State Fair of Texas canceled
DALLAS, Texas (KWTX) - The State Fair of Texas won’t open for the 2020 season because of the COVID-19 pandemic, organizers announced Tuesday.
“This was an extremely tough decision,” said Gina Norris, board chair for the State Fair of Texas.
“The health and safety of all involved has remained our top priority throughout the decision-making process,” she said.
“In the current climate of COVID-19, there is no feasible way for the fair to put proper precautions in place while maintaining the fair environment you know and love.”
“The safest and most responsible decision we could make for all involved at this point in our 134-year history is to take a hiatus for the 2020 season,” she said.
The fair will maintain its commitment to promoting agriculture, education, and community involvement, organizers said.
Decisions about whether the annual Texas-Oklahoma and Prairie View A&M-Grambling football games will be played at the Cotton Bowl rest with the NCAA, the conferences and the individual schools.
The decision to cancel the fair was made with input from fairgoers, concessionaires, commercial exhibitors, Midway operators, auto manufacturers, business partners, staff, medical experts, and government officials, organizers said.
“While we are heartbroken at the notion of not welcoming more than 2.5 million of our closest friends for this annual celebration of the Lone Star State, the excitement we feel in moving forward with planning the 2021 State Fair of Texas and keeping this 134-year tradition alive will keep us motivated until we can greet our fairgoers, seasonal staff, and business partners again in a safe environment,‘” said Mitchell Glieber, president of the State Fair of Texas.
Dallas Mayor Eric Johnson said the fair’s board made the right decision.
“I love the State Fair of Texas, and I am saddened that I will not be able to take my family this year,” he said.
“But the State Fair made the safe and responsible decision.
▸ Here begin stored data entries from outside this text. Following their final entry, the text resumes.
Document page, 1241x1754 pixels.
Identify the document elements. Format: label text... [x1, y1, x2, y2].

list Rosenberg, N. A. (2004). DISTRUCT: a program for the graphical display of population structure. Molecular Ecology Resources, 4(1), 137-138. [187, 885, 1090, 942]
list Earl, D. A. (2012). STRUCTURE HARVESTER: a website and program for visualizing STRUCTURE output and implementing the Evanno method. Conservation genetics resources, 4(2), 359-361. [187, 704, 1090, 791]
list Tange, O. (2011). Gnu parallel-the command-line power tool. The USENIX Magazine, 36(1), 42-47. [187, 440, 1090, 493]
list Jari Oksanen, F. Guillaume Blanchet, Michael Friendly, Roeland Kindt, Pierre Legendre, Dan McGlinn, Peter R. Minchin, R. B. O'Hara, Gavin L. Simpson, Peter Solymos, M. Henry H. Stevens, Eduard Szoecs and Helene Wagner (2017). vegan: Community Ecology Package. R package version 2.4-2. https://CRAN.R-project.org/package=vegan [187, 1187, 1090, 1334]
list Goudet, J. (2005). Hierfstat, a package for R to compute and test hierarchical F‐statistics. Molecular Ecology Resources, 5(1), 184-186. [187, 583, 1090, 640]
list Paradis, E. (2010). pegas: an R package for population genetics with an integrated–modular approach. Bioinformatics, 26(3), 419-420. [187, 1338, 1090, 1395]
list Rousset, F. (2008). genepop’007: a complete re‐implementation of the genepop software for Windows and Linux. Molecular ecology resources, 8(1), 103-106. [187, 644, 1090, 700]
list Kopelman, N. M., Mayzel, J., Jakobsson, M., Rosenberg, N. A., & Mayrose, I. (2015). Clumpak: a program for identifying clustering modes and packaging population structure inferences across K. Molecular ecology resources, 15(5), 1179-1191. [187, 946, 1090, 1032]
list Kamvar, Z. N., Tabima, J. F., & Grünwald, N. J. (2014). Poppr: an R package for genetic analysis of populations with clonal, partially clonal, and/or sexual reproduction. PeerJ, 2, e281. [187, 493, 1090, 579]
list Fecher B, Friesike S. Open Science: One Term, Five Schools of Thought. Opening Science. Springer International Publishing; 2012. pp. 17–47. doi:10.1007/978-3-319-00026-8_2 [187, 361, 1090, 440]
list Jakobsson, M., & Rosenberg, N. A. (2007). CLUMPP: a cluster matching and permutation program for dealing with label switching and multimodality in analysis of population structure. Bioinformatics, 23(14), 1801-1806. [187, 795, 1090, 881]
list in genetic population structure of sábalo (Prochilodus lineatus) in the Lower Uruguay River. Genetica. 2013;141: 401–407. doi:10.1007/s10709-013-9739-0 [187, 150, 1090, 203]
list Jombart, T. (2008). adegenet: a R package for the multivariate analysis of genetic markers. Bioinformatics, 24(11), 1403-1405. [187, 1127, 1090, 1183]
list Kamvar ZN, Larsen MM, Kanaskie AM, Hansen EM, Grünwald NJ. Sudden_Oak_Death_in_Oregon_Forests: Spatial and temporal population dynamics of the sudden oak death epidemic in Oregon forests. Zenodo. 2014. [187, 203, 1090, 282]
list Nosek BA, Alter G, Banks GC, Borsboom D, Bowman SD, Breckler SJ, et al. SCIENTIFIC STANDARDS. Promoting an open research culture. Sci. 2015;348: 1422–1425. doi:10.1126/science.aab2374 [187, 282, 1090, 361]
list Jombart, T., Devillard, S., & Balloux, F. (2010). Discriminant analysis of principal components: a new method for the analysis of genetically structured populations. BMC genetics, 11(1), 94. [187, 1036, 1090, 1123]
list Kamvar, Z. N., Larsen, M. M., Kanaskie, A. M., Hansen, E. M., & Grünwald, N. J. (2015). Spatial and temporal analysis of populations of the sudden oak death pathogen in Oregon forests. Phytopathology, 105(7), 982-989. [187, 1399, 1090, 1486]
COVID-19′s spread is rampant in our community, and public health must come first. We all have to do what it takes to slow this virus so we can save lives and livelihoods and get back to doing what we enjoy.”
Heart of Texas Fair and Rodeo officials, meanwhile say they’ve set an Aug. 1 deadline to make a decision about this fall’s event.
“Even if we can’t have the full fair, we are working out contingencies for specific aspects,” Vice President of Marketing and Sponsorship Development Charva Ingram said in an email.
The first Texas State Fair opened on Oct. 25, 1886 on a section of a farm in north Dallas.
The rival Dallas Exposition opened its fair the next day.
Both were successful, and together they drew about 35,000 people a day.
Eventually the two groups merged to form the Texas State Fair and Dallas Exposition, which later became the State Fair of Texas.